Très tôt, Foujita a peint des portrait d’enfants avec lesquels il entretient une grande complicité. Ses portraits sont reconnaissables à leur regard intense, chargé de sentiments complexes, de mélancolie et de fausse innocence. Cette thématique qui lui est chère lui permettra de bien vivre, grâce à de nombreuses commandes.
En 1928, il reçoit la commande de quatre grands panneaux destinés à la maison du Japon de la Cité Internationale. Mais ces deux diptyques ne plaisent pas au commanditaire et il devra livrer en 1929 un autre ensemble qui s’y trouve toujours. Le but de cette commande était de faire connaître la culture nippone aux ressortissants des autres pays, mais le style est celui de l’artiste et les titres, Grande composition et Combat, ne permettent pas d’identifier les sujets. Les toiles foisonnent de nus académiques et d’animaux; cela semble presque un hommage rendu à l’art occidental tant les citations sont évidentes: le Jugement dernier de Michel-Ange, la Vénus au miroir de Vélasquez ou le Baiser de Rodin, entre autres. Les modèles sont reconnaissables, que ce soit Youki, Kiki de Montparnasse, Aïcha et même Picasso. Un bestiaire incroyablement varié peuple l’espace entre les personnages sans avoir vraiment de relation avec l’histoire, si tant est qu’il y en ait une.
Il réalisera aussi un décor pour le Cercle de l’Union interalliée. Pour ces panneaux, Foujita adopte le parti-pris du naturalisme japonais, s’inspirant de l’œuvre de Ito Jakuchu (1716-1800), peintre de Kyoto célèbre pour ses représentations de fleurs et d’animaux. Les quatre panneaux (sur huit) font immédiatement penser à un paravent en laque alors que l’artiste a peint à l’huile sur un fond de feuilles d’or. Ces feuilles d’or, au lieu d’être posées sur le bol d’Arménie, sont appliquées directement sur les panneaux, ce qui pose aujourd’hui un problème aux restaurateurs.

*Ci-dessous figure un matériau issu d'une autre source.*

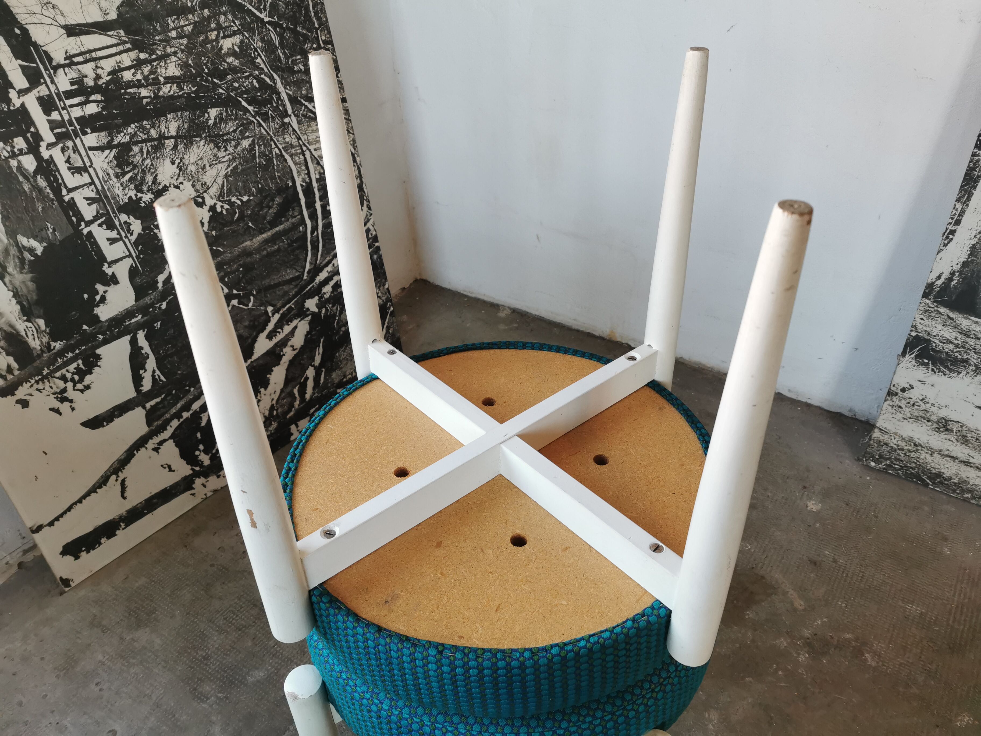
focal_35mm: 27
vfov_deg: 51.4
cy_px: 368
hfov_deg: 65.3
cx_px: 490
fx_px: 765
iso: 160
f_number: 1.6
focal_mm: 5.56
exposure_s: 1/120
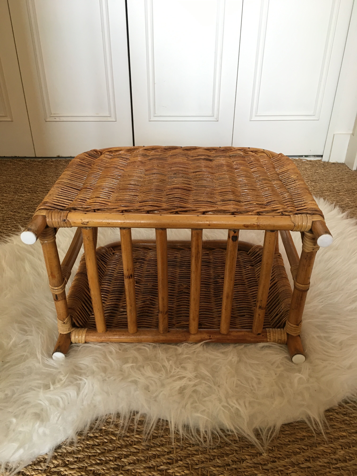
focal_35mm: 29
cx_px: 178
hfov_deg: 48.2
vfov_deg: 61.7
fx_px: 399
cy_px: 238
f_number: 2.2
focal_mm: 4.15
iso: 100
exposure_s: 1/33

Les natures mortes de Foujita font autant référence à l’art occidental qu’aux surimono japonais. Il peint les objets du quotidien qui peuplent son atelier, les mettant en scène et témoignant ainsi de son amour pour la couture ou les petits riens de l’existence. Ces œuvres se caractérisent par une précision de miniaturiste mais sont illuminées par la lumière poétique qui lui est propre.

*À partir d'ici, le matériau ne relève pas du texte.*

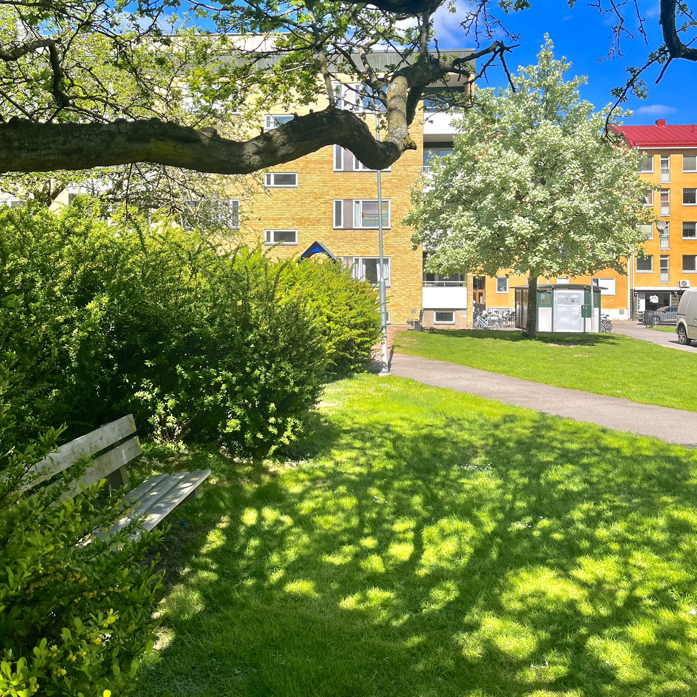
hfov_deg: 52.5
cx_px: 352
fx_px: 706
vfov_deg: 52.1
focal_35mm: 31
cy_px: 276
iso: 50
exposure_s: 1/1647
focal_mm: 5.1
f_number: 1.6
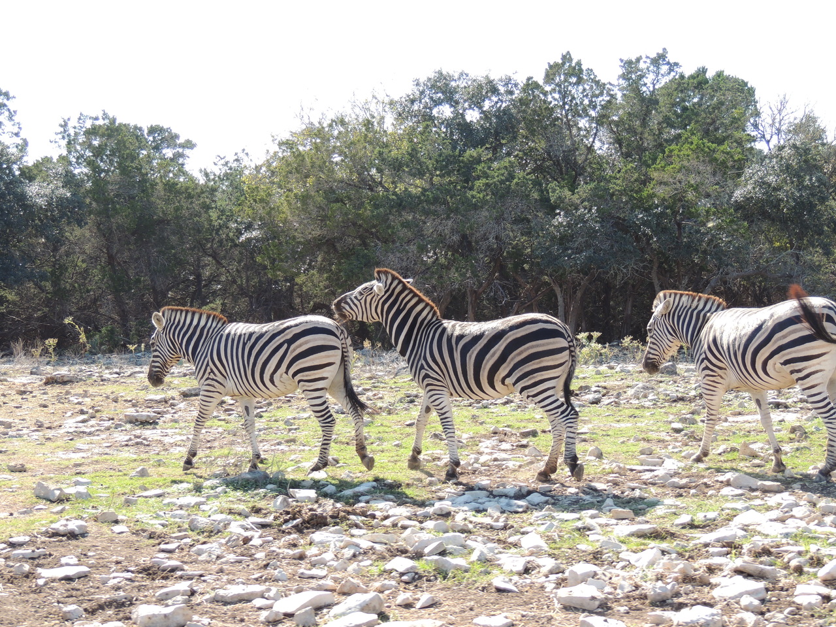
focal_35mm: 70
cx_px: 418
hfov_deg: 27.8
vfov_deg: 21.0
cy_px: 314
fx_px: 1691
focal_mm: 12.4
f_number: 3.9
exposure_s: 1/200
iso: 100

Touche-à-tout, Foujita s’est aussi essayé aux arts décoratifs, peignant des éventails et dessinant le décor de marqueterie en trompe-l’œil de meubles. Sa grande amie, Speranza Carlo-Séailles réalisera un certain nombre d’œuvres en pierre de Lap, procédé basé sur les recherches effectuées sur le ciment par son mari. Les chats, lapins et angelots de Foujita émaillent ces panneaux de mille couleurs cristallines.

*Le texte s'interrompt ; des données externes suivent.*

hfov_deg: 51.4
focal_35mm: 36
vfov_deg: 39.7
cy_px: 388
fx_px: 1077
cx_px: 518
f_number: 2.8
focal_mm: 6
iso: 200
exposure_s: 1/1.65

Le 31 octobre 1931, Foujita quitte la France en compagnie d’une jeune danseuse, Madeleine Lequeux. S’étant rendu compte de la liaison grandissante entre son ami Robert Desnos et Youki, il lui confie celle-ci tandis qu’il laisse à cette dernière de quoi subvenir à ses besoins et tout ce qui se trouve dans son atelier (elle lui restituera le tout à son retour). Ce voyage à travers les Amériques dure deux ans avant de mener le couple à Tokyo où il est accueilli comme une vedette. Cela lui aura aussi permis de fuir la crise économique menaçant l’Europe et de trouver un nouveau souffle artistique.